Uma primeira dúvida se coloca face às eleições alemãs que têm lugar amanhã: qual será a composição dessa coligação. Actualmente o CDU e o seu afilhado bávaro CSU dividem o Governo com o seu principal opositor, o SPD de Martin Schulz. Os sociais-democratas ainda acalentaram brevemente a esperança de ganhar o maior número de lugares no Parlamento (num total de 598), mas a fraca receptividade do eleitorado a Schulz cedo mostrou que tal não irá acontecer. Todavia, mesmo que ocorresse, o SPD teria de ir buscar o CDU, mantendo assim a coligação. A diferença estaria na composição do Governo, com Schulz em vez de Merkel, mas não vale a pena considerar esta hipótese.

A segunda questão é quais são os partidos que poderão entrar neste “centrão direita/centro” para lhe dar mais massa critica, mesmo desnecessária. Uma opção seria o Partido Democrático Livre, FDP, que já tinha sido a opção de Angela Merkel em 2009-2013. Bastaria para dar aos democrata cristãos a maioria, mas este cenário – ou seja o SPD com o FDP – abriria espaço para uma hipotética (e pouco provável) coligação centro-esquerda, do SPD com os “vermelhos” (Linke) e os Verdes.

A terceira incógnita, e decerto a mais importante, será a votação da direita extrema, o Alternativa para a Alemanha, AfD, de Alice Weidel and Alexander Gauland. Nas eleições anteriores obtiveram uns surpreendentes 8% e agora projecta-se que chegarão aos ainda mais surpreendentes 10%. A diferença será a entrada do partido no Parlamento. Apenas com um deputado, mas com um impacto simbólico formidável, pois será a primeira vez que a direita dura entraria no Bundestag desde 1945.

Tal como nas outras eleições ocidentais recentes, na Alemanha também se coloca a intervenção dissimulada da Rússia de Putin. Este, como tem sido o seu método, de acordo com a ideologia e a conveniência, aposta da extrema-direita. É referido que centenas de cidadãos alemães que falam russo têm entrado para o AfD. Aliás, é nos territórios da antiga RDA que se encontra o maior número de preferências pelo partido de extrema-direita –  as sondagens apontam 18%.

Mas será este grupo de falantes de russo significativo? Alguns são imigrantes de outras repúblicas ex-soviéticas, outros são saudosos da falecida “Alemanha de Leste”. São nada mais nada menos do que três milhões. Claro que falarem russo como primeira língua não significa que votem segundo os gostos de Putin; mas os russos há anos que fazem um trabalho em profundidade para angariar simpatias e votos.

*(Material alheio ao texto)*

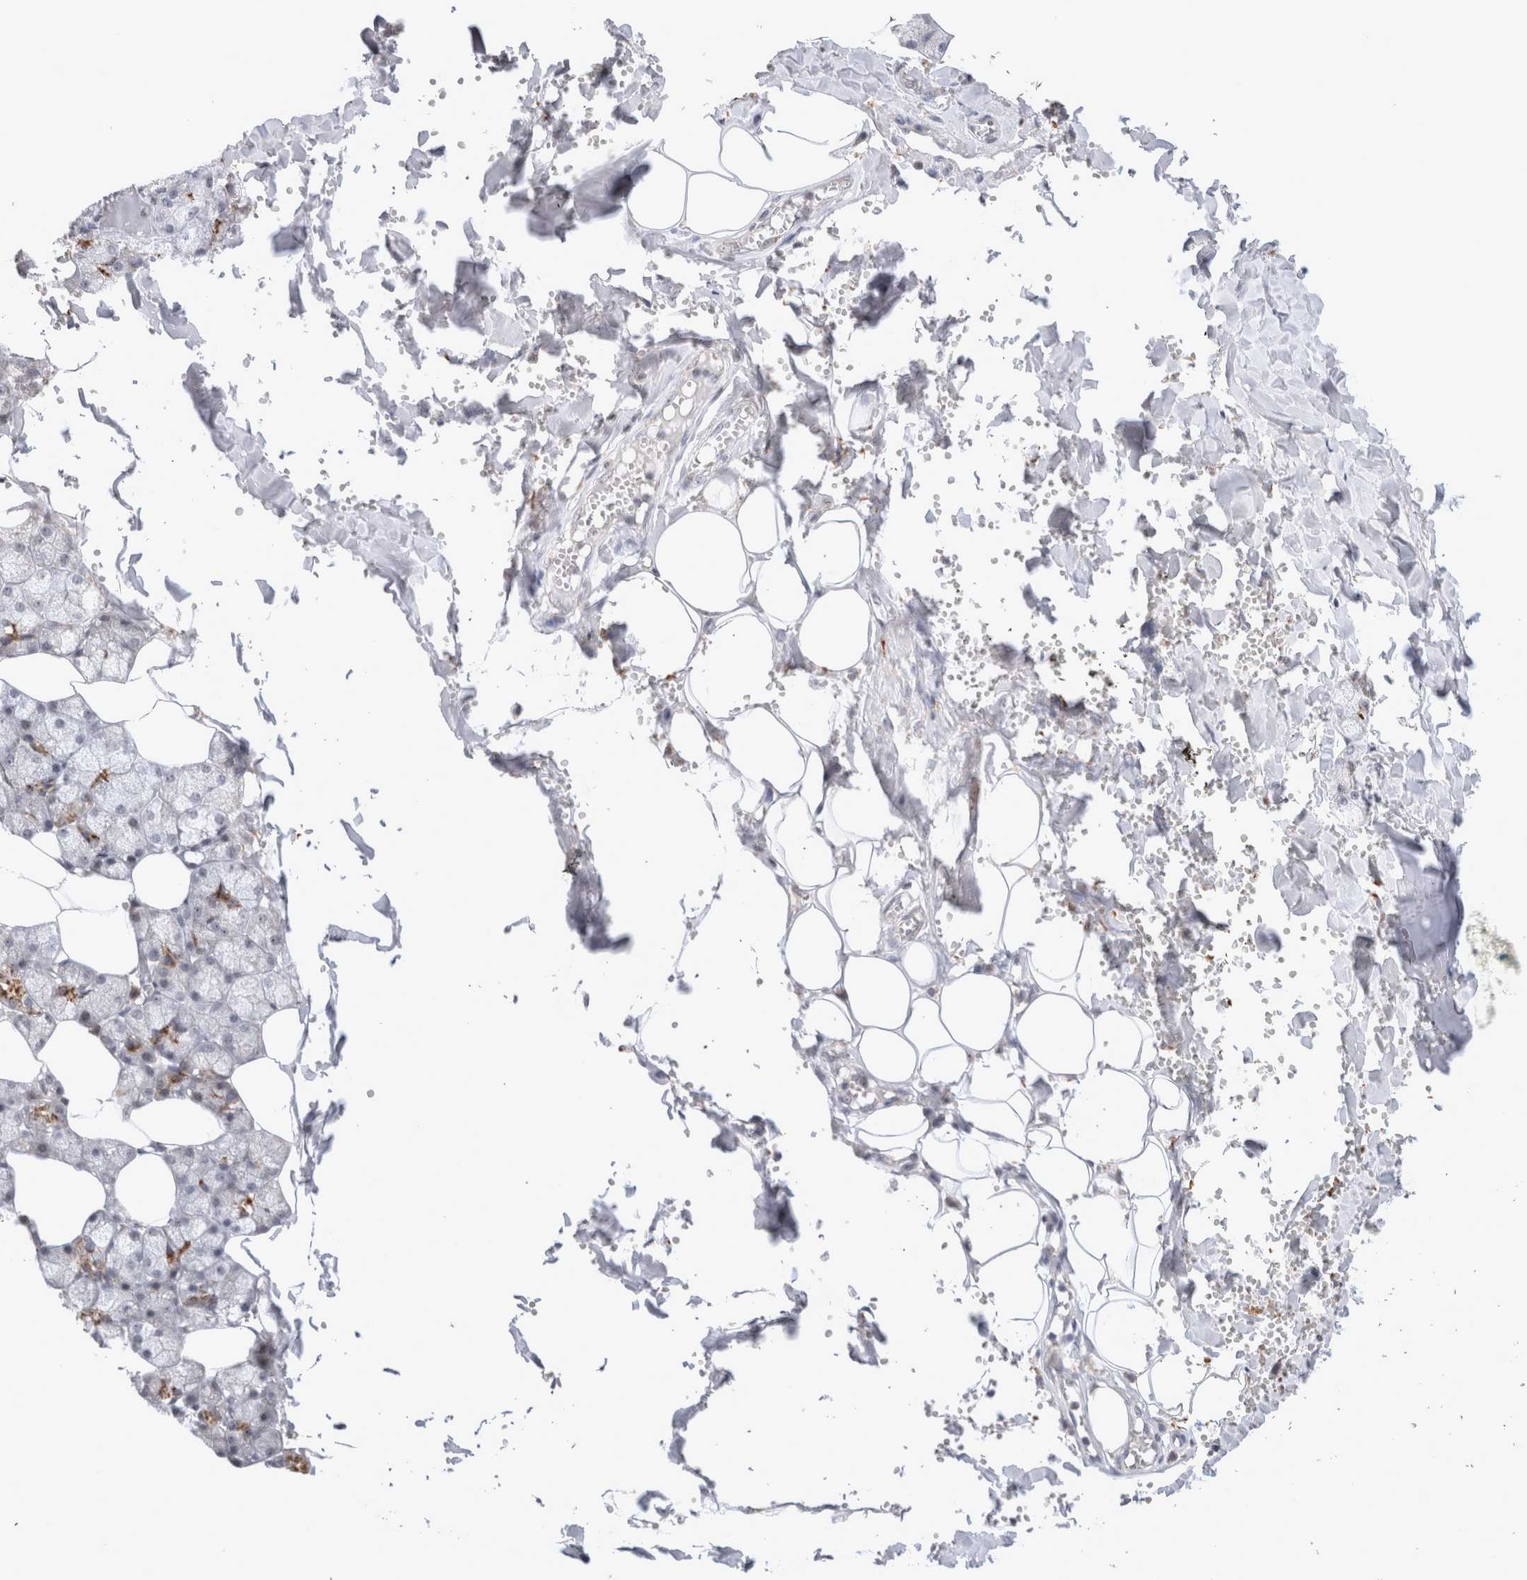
{"staining": {"intensity": "moderate", "quantity": "25%-75%", "location": "cytoplasmic/membranous"}, "tissue": "salivary gland", "cell_type": "Glandular cells", "image_type": "normal", "snomed": [{"axis": "morphology", "description": "Normal tissue, NOS"}, {"axis": "topography", "description": "Salivary gland"}], "caption": "This photomicrograph demonstrates immunohistochemistry (IHC) staining of benign salivary gland, with medium moderate cytoplasmic/membranous expression in about 25%-75% of glandular cells.", "gene": "MRPL37", "patient": {"sex": "male", "age": 62}}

Há, por exemplo, uma extensa rede de clubes de luta – uma forma de combate corpo a corpo inventada pelos serviços secretos soviéticos – que recruta alemães e envia os melhores para estágios em Moscovo. E há, evidentemente, a parafernália de hacking e fake news que os russos usaram extensivamente nos Estados Unidos, Reino Unido e França.

O que poderá significar um parlamentar AfD no Bundestag? Não muito, em termos legislativos; mas poderá ter grande visibilidade e dar voz a teorias anti-imigração e racistas. É uma aposta no futuro, a confirmação de uma tendência. “Bad, very bad”, como diria Trump.

O eleitorado é favorável a Merkel, porque aprecia a estabilidade e beneficia com os bons resultados da economia alemã nos últimos 12 anos. Mas a corrente anti-imigração tem crescido não só por causa dos recém-chegados da Síria mas também pelos três milhões de turcos que vivem no país. Os turcos não votam, mas também não se integram e são uma permanente fonte de desconforto, com as suas manifestações e hábitos muito diferentes dos alemães. Há também uma corrente favorável a uma aproximação com a Rússia e afastamento dos Estados Unidos. Para a Alemanha, que consome gás e petróleo russos, não seria um mau negócio.

Nada disto ameaça a situação germânica no curto prazo, isto é, nos próximos quatro anos de Merkel. A Chanceler teve uma ligeira baixa de popularidade quando decidiu abrir as portas aos imigrantes, mas já recuperou, até porque as portas entretanto não estão assim tão abertas.

Mas não deixará de aproveitar estas eleições para remodelar o seu gabinete, conforme o equilíbrio da nova coligação e outros interesses. Pode ser que Schauble saia das Finanças, por exemplo, o que levaria a mudanças na área económica.

Resumindo, alguma coisa há-de mudar. Mas ficará tudo mais ou menos na mesma.